Woods mixed in five of them, along with three bogeys, in a round that had everything. The most unexpected moment happened beneath a stand of trees to the left of the par-5 11th fairway. With his ball nestled in pine needles inches from a tree, Woods had little choice but to hit the ball left handed. He addressed the ball with the toe of his pitching wedge pointing down and slashed at the ball.

He hit it flush.

“I actually hit it too good,” said Woods, who occasionally practices left-handed shots around putting greens.

The ball shot across the fairway behind another tree. From there, he made bogey after trying to cut his third shot onto the green. Instead, he missed the putting surface and then failed to get up and down from behind the green.

“I made 6 on a hole that I should have been making 4,” he said.

One week after testing various driver shafts at Quail Hollow, Woods mostly kept the driver in the bag Saturday, a concession both to the firm conditions and to his lack of comfort with his long game.

“I’m not that far off,” Woods said. “Look at my rounds since I’ve come back and played again. I really haven’t been that far off. I just haven’t been as consistent as I was before my injury.”
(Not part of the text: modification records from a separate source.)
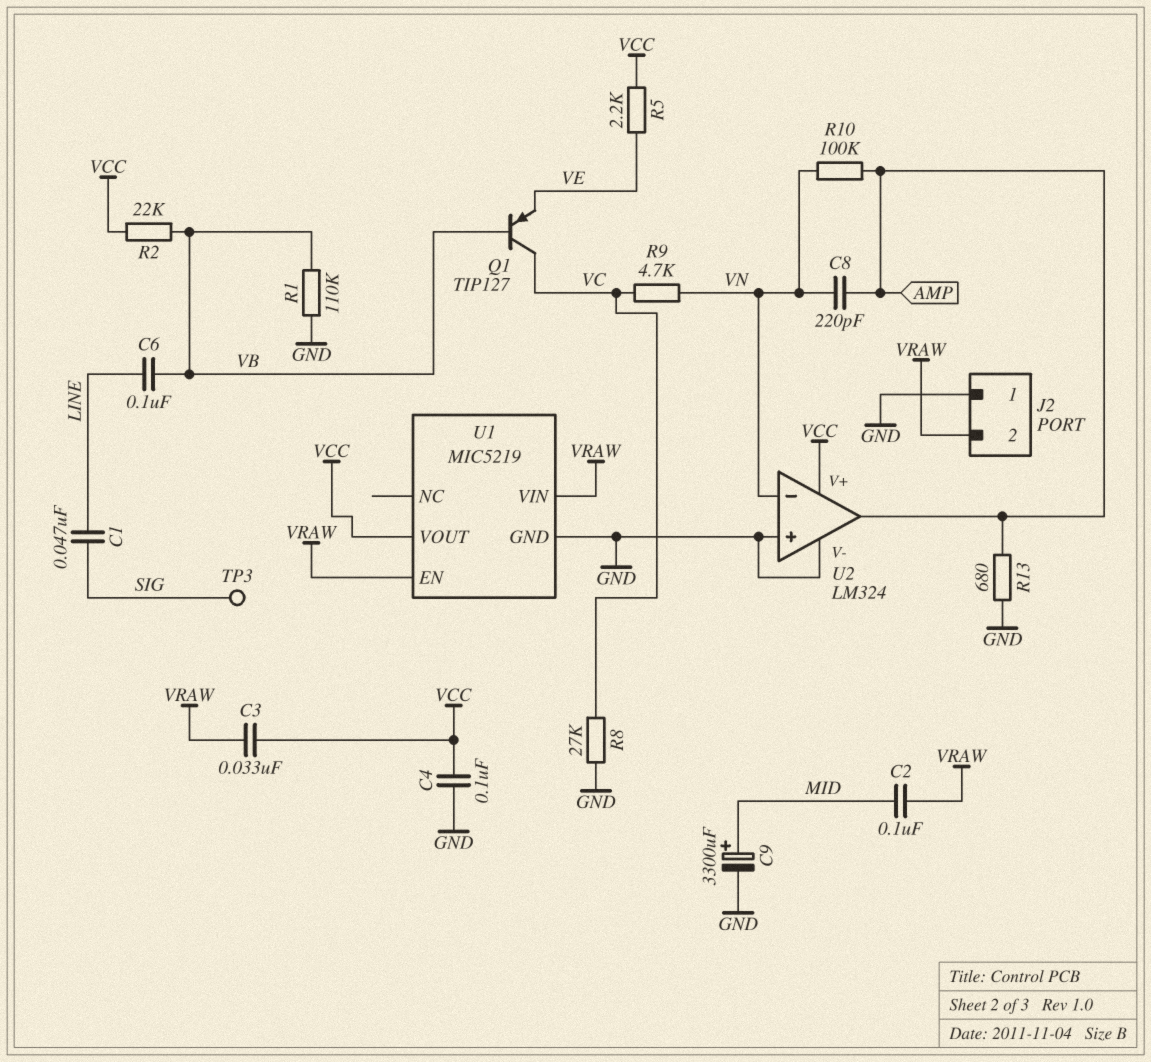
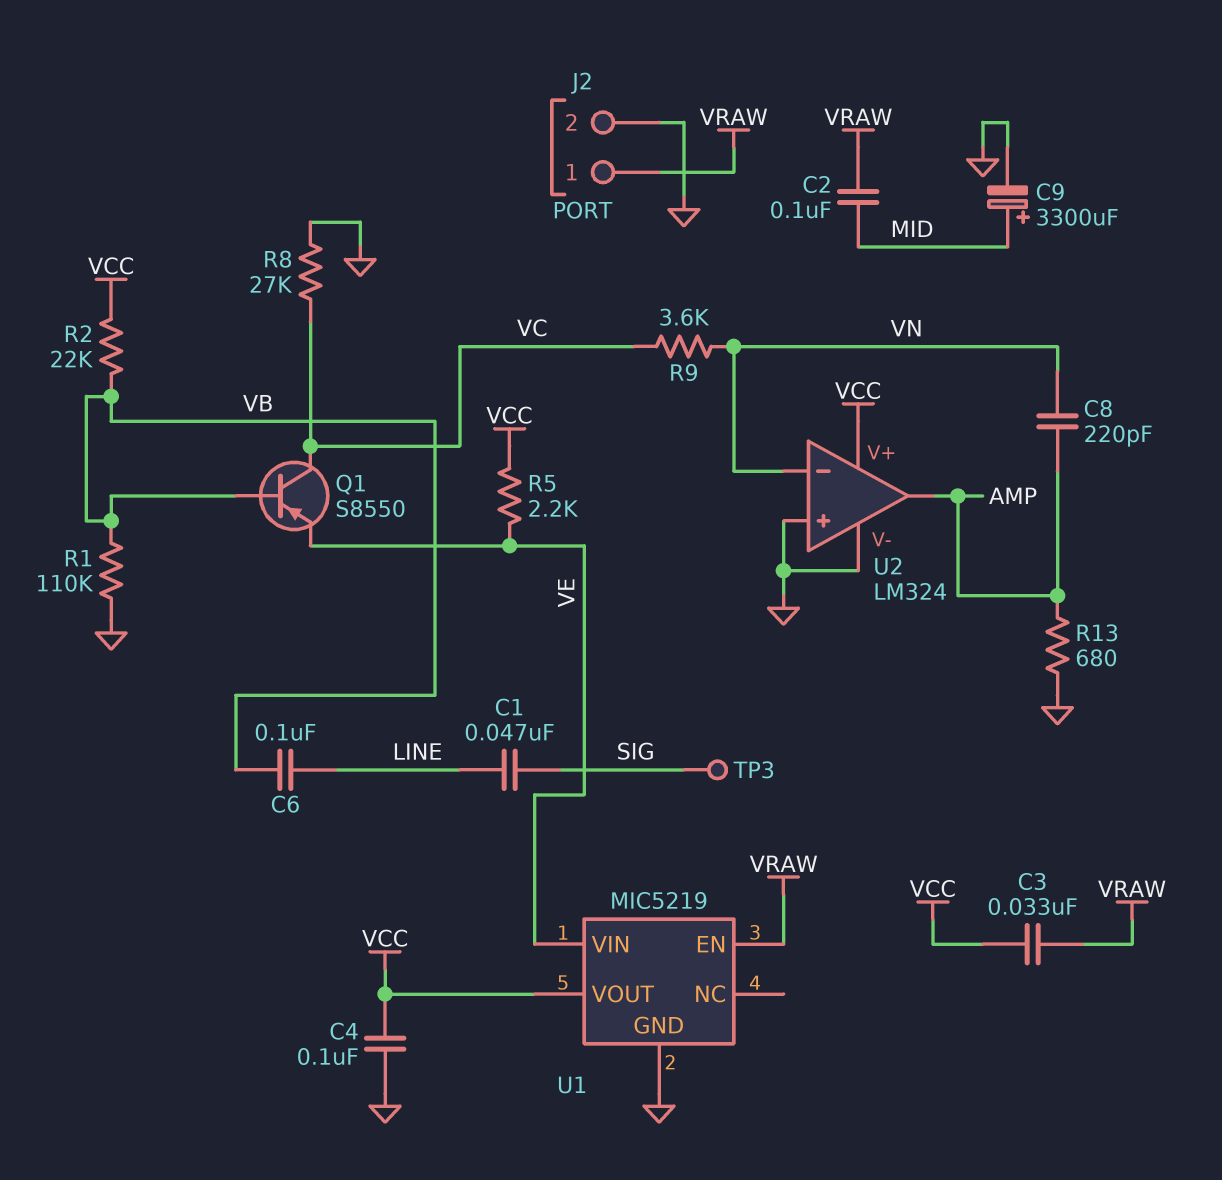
J2 pin 1: GND -> VRAW
J2 pin 2: VRAW -> GND
Q1: PNP TIP127 (B VB, C VC, E VE) -> PNP S8550 (B VB, C VC, E VE)
R9: 4.7k (VC, VN) -> 3.6k (VC, VN)
R10: 100k (AMP, VN) -> none
U1 pin VIN: VRAW -> VE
Throughout his career, Woods has often explained that he was close when coming back from an injury or going through a swing change. He might have a point. His rounds of 71, 69 and 70 at TPC represent the first time he’s carded three consecutive under-par rounds here since the last three rounds of the 2001 Players Championship.

He closed his round with birdies on 16 and 17 and a par on 18 after punching a 6-iron from below the trees on the right side of the fairway and getting up and down from the fringe that hugs the water.

Many questions surround Woods in his sixth tournament back from his layoff. How will he hit the ball off the tee? How will his knee react to playing in back-to-back events? But he continues to find ways to plant himself on leader boards.

In late March at Bay Hill, Woods clawed his way up the board, finally passing O’Hair on the 72nd hole with a birdie putt in the dark.

Once more, he trails a leader by five. Once more, his swing is not where he wants it to be.

Sounds like he has Cejka right where he wants him.